Another inspiration for this collection is a piece that's been with me for a long time.

A friend once gifted me a print by @LinusKraemer which has been on the wall in my workshop for years. It's travelled through 3 different house moves, and each time made its way back onto the wall near my main desk.

It's a simple line drawing called Cylinders, and I've been glancing at it daily for years. I keep it around because every time I look at it, it makes me smile.

This print has been so ubiquitous in my life, that it became an almost subconscious influence as part of my experiments, and I only realised it when I had already created the foundations for this collection.

Mind the Gap

London is where I was born, and where I painted the picture at the begnning of this story.

In London, we call the underground the ’tube’ and, well, there’s quite a few tubes in this collection! If you’ve ever ridden the London Underground you’ll have undoubtedly heard this collection’s namesake before, probably at every station you stopped at, announced over the tannoy in a crackly robotic tone.

The spacing and the rhythm within these pieces were one of the hardest elements to get right, and it wasn’t until i’d worked out a good scaling system - minding the gaps! - that I felt like this collection was worth showing.

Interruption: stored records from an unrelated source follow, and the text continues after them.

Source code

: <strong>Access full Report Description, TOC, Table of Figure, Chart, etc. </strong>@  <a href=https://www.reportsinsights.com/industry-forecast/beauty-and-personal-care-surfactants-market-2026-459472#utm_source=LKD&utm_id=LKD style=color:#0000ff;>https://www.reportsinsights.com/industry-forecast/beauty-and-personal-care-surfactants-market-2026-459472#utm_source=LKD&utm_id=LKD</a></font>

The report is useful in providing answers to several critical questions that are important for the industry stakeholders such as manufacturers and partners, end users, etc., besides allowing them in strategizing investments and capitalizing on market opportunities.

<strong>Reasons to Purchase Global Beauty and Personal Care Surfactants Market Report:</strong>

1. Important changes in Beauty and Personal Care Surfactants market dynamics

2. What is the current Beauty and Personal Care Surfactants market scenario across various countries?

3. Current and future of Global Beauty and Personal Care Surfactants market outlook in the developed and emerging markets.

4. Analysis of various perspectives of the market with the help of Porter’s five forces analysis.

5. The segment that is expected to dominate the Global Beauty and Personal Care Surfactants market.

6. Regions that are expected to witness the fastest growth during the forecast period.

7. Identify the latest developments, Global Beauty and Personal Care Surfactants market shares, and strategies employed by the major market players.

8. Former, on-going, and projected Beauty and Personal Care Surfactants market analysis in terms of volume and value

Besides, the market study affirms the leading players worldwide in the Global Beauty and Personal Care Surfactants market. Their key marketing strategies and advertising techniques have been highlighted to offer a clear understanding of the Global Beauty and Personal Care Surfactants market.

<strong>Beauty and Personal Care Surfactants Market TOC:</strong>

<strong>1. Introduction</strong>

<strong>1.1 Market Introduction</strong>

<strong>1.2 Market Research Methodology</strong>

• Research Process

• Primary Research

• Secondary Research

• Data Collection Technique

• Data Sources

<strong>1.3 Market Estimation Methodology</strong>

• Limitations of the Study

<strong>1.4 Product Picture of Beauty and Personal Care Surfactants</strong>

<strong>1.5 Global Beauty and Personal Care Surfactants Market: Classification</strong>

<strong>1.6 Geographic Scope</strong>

So, Mind the Gap is a reference to my childhood, but also the fun, playful nature of the inspiration. It’s a thank you to the city I was born in, and it’s a reminder to not take life and art too seriously.

If you end up owning one of the Mind the Gap series, my greatest wish is that it will do the same for you, reminding you that work, life and art can be joyful, light hearted and fun.

I hope it can help you access that mindset in whatever space you choose to hold it.

The Approach

Tools - p5.js, Javascript, 2D Canvas API

I wanted the technical approach to mirror the simplicity and fun that inspired the idea. I’ve always enjoyed working within limitations, I find it forces me to think differently and experiment in ways I otherwise wouldn’t. For these pieces, simplicity meant no 3D and no shaders, just point and vector math, lines and colour.

I wanted these to feel like a pen drawing. As if the algorithm had picked up a pen, and started outlining the shapes while exploring the canvas, unclear on where it would go, but enjoying finding something beautiful and light-hearted in the chaos.

I set out 3 goals quite early on:

Joyful, playful motion

Create a wide range of movement. Variation and experimentation are all part of the fun.

Hand drawn

Evoke the feeling of a pen drawing. No straight lines, and only subtle use of texture.

Simple, vibrant colours

The palettes should evoke the feeling of childlike play and experimentation.

The Process

A play-by-play of how each step in the process works.

1. Generate vector field

2 field types with many optional mutations

2. Scatter points

Using poisson disc sampling

3. Advect points

Using either a classic stepping or curl function

4. Iterate and collide

Step through each point in each line and check for collisions. End the line if it collides, or reaches a maximum length. Red circles are valid, Blue circles show collisions, green represent collission bounds.

5. Calculate and draw geometry

Procedural generation of line geometry, calculate vertexes, fill shape, sketch outline and shade.